Home / Technology / Tech News / Abu Dhabi's G42 group upgrades Llama-3-Nanda LLM with Hindi-English dataset
Abu Dhabi's G42 group upgrades Llama-3-Nanda LLM with Hindi-English dataset
The updated LLM, G42 said, is engineered for real-world use, including casual speech, and works well even in Hinglish, a colloquial mixture of Hindi and English
2 min read Last Updated : Dec 16 2025 | 8:03 PM IST
Abu Dhabi-based technology group G42 on Tuesday said it had upgraded its flagship Llama-3-Nanda large language model with 87 billion parameters. NANDA 87B has been trained on a curated Hindi-English dataset with over 65 billion Hindi tokens, the company said.
“A custom Hindi-centric tokenizer boosts efficiency, reducing both training and inference time. This breakthrough makes it the largest and one of the most capable Hindi-centric models available in open weights,” the company said in the statement.
The updated LLM, G42 said, is engineered for real-world use, including casual speech, and works well even in Hinglish, a colloquial mixture of Hindi and English.

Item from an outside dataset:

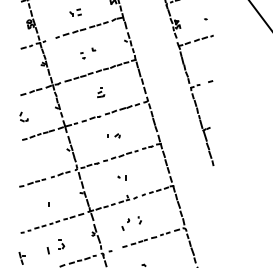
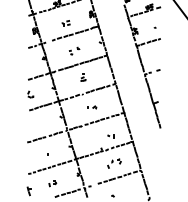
part: (121, 178) -> (110, 136), moved
part: (131, 223) -> (114, 163), moved
part: (55, 246) -> (52, 183), size x0.6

“It delivers strong performance across translation, summarisation, instruction-following, and transliteration tasks. Safety and cultural alignment are core to its design, enabling NANDA to generate context-aware, responsible responses,” G42 said.
“As we continue to scale our operations across the country, this model opens doors for more inclusive innovation in education, entertainment, enterprise, and beyond. This upgrade reflects G42’s deep commitment to building AI solutions that serve India’s vibrant AI ecosystem,” Manu Jain, chief executive officer of G42 India, said.
In September last year, G42 launched Nanda, a 13-billion-parameter LLM trained on approximately 2.13 trillion tokens from language datasets, including Hindi. Earlier, in August 2023, the company had launched JAIS, the world’s first open-source Arabic LLM.